Flying
Published August 31, 2006 by John
I had not been on an airplane since early 2000, so heightened airport security was just news stories to me. For our vacation, though, we were not only flying, but flying out of the country, so we were preparing ourselves and the kids for all of the non-flying standing around we would be doing.
As it turned out, we had a pleasantly easy trip from Chicago to Guatemala, the kids handling it all fine, and no mishaps. We left on August 9, and not being news junkies we didn’t seek out news sources (hey, this is vacation), and so we didn’t realize until four days later how close we had come to serious scares and headaches. I was talking with someone we met down there who was from the U.K., and he asked me what the safest way might be to pack his photo harddrive in checked baggage rather than carry-on, and when I looked at him puzzled he said “didn’t you hear about the terrorist plot?”

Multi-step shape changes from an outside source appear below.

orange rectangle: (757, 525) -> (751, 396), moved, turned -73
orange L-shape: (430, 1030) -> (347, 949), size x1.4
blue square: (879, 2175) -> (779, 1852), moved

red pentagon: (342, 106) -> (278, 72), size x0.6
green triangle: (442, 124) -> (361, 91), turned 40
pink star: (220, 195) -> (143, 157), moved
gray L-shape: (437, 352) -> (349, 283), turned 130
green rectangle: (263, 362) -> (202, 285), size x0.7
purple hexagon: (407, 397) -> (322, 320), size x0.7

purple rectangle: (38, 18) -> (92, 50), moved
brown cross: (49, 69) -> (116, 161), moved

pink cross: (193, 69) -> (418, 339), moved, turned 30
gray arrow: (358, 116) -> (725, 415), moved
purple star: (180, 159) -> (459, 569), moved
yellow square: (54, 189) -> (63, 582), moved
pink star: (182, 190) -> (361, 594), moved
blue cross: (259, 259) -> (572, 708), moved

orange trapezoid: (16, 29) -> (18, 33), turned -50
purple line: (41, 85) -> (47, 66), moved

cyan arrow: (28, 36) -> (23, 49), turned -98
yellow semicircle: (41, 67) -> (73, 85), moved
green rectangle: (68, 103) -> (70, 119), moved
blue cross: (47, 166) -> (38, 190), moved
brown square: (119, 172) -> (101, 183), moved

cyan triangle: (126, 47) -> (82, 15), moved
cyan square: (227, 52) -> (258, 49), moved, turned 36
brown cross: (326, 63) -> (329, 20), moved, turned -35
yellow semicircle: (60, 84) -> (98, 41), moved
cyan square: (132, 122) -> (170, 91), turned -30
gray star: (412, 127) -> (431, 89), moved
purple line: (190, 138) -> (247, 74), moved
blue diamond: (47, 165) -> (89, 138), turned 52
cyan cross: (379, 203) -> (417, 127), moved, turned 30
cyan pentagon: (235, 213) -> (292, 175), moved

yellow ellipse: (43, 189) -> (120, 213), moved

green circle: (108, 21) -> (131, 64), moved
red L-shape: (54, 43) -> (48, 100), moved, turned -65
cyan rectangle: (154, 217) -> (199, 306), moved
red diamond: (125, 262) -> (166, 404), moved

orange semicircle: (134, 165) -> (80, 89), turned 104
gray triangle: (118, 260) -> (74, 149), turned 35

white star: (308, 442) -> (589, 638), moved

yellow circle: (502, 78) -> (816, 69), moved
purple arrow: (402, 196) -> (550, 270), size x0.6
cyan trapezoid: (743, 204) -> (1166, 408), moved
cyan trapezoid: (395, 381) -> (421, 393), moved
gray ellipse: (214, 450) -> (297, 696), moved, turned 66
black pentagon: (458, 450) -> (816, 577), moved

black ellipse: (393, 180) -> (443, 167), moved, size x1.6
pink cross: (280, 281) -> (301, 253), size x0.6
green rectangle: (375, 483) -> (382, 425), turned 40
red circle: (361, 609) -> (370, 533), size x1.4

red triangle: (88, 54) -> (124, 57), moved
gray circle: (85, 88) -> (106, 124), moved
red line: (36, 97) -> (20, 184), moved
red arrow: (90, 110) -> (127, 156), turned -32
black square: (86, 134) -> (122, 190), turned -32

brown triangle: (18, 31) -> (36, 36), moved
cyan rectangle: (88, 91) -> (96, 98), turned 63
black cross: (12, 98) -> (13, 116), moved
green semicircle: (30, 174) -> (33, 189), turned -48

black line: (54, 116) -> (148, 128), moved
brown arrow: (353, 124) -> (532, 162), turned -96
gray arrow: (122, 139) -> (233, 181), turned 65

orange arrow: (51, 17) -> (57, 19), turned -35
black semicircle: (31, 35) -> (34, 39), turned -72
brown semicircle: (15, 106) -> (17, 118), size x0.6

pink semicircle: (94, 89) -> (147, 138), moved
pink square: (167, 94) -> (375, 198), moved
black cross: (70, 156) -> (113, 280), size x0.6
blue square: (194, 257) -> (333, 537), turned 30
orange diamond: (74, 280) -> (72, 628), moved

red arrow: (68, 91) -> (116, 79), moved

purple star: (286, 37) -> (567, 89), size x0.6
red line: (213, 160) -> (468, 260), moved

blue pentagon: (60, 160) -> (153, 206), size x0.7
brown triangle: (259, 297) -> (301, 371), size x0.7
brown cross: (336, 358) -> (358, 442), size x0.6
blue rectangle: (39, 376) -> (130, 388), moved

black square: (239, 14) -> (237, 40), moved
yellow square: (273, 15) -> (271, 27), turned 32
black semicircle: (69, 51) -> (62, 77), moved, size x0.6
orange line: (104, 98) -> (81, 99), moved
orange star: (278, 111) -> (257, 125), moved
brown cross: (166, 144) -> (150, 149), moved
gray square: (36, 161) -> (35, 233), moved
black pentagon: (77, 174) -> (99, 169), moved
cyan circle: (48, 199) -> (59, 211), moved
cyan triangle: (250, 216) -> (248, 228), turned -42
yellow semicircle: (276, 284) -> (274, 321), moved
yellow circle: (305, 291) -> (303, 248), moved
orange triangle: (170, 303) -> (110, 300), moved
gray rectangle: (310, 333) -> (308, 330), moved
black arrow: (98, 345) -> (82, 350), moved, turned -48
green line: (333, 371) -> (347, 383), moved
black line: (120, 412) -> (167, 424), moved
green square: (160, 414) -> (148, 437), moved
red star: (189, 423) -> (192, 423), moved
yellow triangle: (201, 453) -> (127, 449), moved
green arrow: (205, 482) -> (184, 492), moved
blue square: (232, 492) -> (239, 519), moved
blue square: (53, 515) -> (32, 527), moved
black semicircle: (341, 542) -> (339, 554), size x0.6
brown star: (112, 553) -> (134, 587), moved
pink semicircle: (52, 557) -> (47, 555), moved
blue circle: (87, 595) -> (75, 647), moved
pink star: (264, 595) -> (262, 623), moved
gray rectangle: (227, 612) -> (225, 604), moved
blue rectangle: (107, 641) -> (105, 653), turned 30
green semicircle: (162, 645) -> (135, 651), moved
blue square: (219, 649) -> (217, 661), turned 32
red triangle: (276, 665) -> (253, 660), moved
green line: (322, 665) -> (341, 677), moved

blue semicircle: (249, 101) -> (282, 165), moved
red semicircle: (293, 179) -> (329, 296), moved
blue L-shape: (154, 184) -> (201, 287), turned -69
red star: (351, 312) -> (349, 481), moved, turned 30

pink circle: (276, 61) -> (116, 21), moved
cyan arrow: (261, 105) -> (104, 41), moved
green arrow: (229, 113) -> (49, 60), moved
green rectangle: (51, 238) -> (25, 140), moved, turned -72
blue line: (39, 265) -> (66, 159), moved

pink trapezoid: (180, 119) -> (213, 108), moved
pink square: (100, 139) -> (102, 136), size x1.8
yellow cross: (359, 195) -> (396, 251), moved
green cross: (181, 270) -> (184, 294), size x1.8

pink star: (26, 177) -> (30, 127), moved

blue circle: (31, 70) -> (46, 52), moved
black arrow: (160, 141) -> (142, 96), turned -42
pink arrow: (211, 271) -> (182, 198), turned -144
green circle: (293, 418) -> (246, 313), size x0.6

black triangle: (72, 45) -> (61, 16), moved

He laid out the basic, standard news story, and the new restrictions on liquids and gels to avoid someone being able to blow out a window with a couple of innocuous liquids Sounded scary, certainly.
By the time we came home last week the panic level had calmed a bit, but we still dutifully put all of our toothpaste and my son’s new hair gel in our checked luggage. The list of banned carry-on substances was still pretty lengthy and general, so at one checkpoint they even took away our lip balm (it wasn’t on the list I had seen, but I wasn’t about to argue). In all, the new checks didn’t slow us down very much, although it did leave the kids thirsty for a while. But there was that feeling that another method of terror had been at least partly thwarted for a while.
So then I come across a reference to an article in The Register about the plot, and I think I might finally learn something about what happened.
Here’s what I get from the article
- There is really no realistic way that blowing up planes with simple liquids was going to work.
- While this plot was nothing to be scared about, there are certainly others that we should be very scared about.
Now that we’re done flying for another couple of years, these stories recede back towards “just news stories”. Or they start to accumulate into more reasons that Sara will never want to fly again ever.